Wednesday, September 23, 2020

All For Want Of A Nail (or Mail?)

Dan Crenshaw sent out a flier urging voters like me 65 (or older, who automatically qualify to vote by mail) to...vote by mail.

I've seen a lot of fevered imaginings (even in The Atlantic!) that Trump will somehow replay Bush v. Gore or, worse, get enough Republican state legislatures to decry the legitimacy of the election and directly appoint Trump electors regardless of the vote outcome.  This latter hinges on the idea that, unless AP can call the race by midnight on November 3, 2020, the vote is "illegitimate" and state legislatures will meet on November 4 (apparently) to vote.  The fundamental problem with this is attacking the legitimacy of the vote, because sauce for the goose is sauce for the gander.

If the vote in Texas, for example (a state where this won't happen because the legislature doesn't sit until 2021, and I don't see even Abbott calling a special session to get a slate of electors appointed for Trump if the vote count goes for Biden), is challenged because Trump cries "fraud!", it isn't challenged just for Trump.  What is the legitimacy of the election of any Republican?  I limit this to one party, because the scenarios are that one party will be challenging the vote.  If Republicans say their guy won but "fraud" occurred with counting votes on November 4 or later, how can they say any of their candidates won?  How can they say the vote count on November 3 is even legitimate?  (There is, by the way, nothing magic about vote counts reported by TeeVee or AP on election day.  No law recognizes votes counted on that day as the only legitimate vote count.)

Everyone points to Bush v. Gore, but among other things that case concerned only the recount of the Presidential vote in Florida.  And the real issue was the 19th century law requiring the vote count to be finished within 41 days of the election, something that the Florida Supreme Court said didn't have to happen as the Florida recount plodded its way to completion.  That's why the Supremes said Florida's court had overstepped its authority; the recount in the presidential race couldn't exceed the statutory limit.  If the GOP wants to challenge the legitimacy of the vote in several states, whether or not it involves the DOJ in such cases, how does that not challenge the legitimacy of every GOP race in that state?  If the votes for Biden are "fraudulent," aren't the votes for Trump equally fraudulent?  If the votes for Trump are fraudulent, what of the votes for Crenshaw?  Cornyn?  Anyone else on the ballot?
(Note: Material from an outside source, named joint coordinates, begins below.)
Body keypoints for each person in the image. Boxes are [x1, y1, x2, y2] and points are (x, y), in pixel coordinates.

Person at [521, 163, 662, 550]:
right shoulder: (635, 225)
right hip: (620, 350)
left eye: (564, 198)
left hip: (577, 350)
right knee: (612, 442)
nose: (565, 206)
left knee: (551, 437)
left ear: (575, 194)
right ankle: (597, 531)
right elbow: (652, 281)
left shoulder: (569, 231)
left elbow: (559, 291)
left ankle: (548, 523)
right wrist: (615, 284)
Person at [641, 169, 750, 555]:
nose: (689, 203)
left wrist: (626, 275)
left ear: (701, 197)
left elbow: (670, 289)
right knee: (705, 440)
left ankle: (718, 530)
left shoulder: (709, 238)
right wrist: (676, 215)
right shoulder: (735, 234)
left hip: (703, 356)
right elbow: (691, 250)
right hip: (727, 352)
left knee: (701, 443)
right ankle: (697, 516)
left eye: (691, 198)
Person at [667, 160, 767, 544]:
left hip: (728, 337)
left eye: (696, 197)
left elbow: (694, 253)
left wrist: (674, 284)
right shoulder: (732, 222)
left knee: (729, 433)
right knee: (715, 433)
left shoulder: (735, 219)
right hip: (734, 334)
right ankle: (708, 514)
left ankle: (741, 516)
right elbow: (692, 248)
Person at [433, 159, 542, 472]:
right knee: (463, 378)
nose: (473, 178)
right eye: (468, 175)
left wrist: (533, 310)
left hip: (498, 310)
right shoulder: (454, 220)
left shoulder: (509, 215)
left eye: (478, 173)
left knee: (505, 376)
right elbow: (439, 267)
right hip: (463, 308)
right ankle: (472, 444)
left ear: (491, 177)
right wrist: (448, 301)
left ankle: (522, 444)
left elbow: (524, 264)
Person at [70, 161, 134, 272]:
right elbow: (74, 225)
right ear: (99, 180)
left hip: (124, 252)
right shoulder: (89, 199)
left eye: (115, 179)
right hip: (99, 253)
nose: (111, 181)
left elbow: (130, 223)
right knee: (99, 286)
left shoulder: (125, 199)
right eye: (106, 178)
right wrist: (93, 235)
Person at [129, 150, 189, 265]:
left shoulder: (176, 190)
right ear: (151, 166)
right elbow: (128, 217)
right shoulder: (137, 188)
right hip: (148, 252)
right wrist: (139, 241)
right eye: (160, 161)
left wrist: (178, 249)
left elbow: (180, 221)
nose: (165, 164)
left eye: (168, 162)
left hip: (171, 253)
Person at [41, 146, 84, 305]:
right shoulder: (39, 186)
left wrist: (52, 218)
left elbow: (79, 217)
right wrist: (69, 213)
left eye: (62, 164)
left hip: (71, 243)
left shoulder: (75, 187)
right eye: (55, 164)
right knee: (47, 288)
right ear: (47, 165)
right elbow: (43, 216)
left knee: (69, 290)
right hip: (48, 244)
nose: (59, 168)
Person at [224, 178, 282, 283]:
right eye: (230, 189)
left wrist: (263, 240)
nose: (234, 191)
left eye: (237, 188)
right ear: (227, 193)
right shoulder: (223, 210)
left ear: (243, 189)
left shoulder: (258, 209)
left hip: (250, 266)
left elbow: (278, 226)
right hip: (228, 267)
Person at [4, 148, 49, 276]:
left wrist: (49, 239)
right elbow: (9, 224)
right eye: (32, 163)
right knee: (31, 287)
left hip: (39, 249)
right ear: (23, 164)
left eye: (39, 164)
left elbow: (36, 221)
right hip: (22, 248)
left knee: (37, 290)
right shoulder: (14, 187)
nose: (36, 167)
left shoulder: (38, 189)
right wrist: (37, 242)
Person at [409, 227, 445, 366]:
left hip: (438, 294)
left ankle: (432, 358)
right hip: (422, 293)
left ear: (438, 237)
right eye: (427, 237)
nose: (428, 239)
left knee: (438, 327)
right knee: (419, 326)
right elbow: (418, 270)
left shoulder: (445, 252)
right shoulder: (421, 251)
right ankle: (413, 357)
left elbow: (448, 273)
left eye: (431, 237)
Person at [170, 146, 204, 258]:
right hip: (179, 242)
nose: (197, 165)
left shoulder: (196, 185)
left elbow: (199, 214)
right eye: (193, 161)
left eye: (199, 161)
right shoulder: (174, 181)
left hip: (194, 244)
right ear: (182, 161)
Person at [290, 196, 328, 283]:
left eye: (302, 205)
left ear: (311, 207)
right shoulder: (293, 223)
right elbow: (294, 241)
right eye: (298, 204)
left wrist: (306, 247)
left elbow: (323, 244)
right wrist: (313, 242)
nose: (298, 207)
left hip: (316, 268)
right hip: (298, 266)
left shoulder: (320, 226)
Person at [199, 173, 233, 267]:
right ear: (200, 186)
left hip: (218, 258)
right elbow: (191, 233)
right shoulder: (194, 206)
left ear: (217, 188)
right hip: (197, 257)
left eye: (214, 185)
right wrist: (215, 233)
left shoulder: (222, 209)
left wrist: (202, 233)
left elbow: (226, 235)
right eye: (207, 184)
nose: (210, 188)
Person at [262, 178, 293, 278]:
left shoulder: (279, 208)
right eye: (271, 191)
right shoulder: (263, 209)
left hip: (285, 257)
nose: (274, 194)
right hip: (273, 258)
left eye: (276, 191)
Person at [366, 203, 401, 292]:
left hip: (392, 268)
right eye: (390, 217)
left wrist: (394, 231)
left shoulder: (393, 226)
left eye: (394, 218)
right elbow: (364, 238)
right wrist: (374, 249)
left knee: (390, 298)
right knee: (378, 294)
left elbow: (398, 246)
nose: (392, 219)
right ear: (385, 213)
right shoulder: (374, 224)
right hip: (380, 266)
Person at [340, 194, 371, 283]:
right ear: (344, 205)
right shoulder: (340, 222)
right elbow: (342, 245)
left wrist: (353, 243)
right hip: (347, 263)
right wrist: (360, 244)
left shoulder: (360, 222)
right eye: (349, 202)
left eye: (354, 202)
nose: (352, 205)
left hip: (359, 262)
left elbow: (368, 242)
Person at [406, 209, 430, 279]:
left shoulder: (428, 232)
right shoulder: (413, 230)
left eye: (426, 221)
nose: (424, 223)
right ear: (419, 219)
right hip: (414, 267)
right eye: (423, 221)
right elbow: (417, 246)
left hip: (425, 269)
This is precisely why the courts don't get involved in election challenges to this level.  Bush v. Gore decided the 2000 race because the Court held the statute barred Florida from conducting a lengthy recount.  The consequence of any ruling on any electoral challenge can decide a race, but the courts don't declare a race "fraudulent" en masse and overturn a result.  No court is going to throw out votes legitimately counted within the 41 day window of federal law.  That's how Bush v. Gore affects this election.  And if the GOP does cry "foul" and "Fraud!," they call into question the legitimacy of every elected GOP official on the ballot.  Crenshaw can't ask voters to vote for him by mail, and then decry mail-in votes as fraudulent in court (he can on FoxNews, but not in front of a judge).  And the courts are not going to toss out mail-in ballots not handled according to state and federal law just because the DOJ or the GOP cry "foul!"  And if the GOP does open that Pandora's box, it will apply to them more harshly than it does Democrats, because the GOP will be asking for that relief, but only for them.  Except the law won't be that one-sided, and neither will public opinion.

And there is no federal law requiring a final vote count within 41 days for Representatives and Senators, or for state offices.  If the Republicans do force that door open, Democrats could flood through it.  Every down ballot race could be challenged and the result labeled "illegitimate."  Which, again, is why the courts will not decide this election, especially if the challenge is in several states at once, not just in one state over a slow recount of one race.  But if the GOP wants to play that game, they'll find out once and for all why Everything Trump Touches Dies.  They will do to the country what they did to California:  turn it against them for a generation or longer.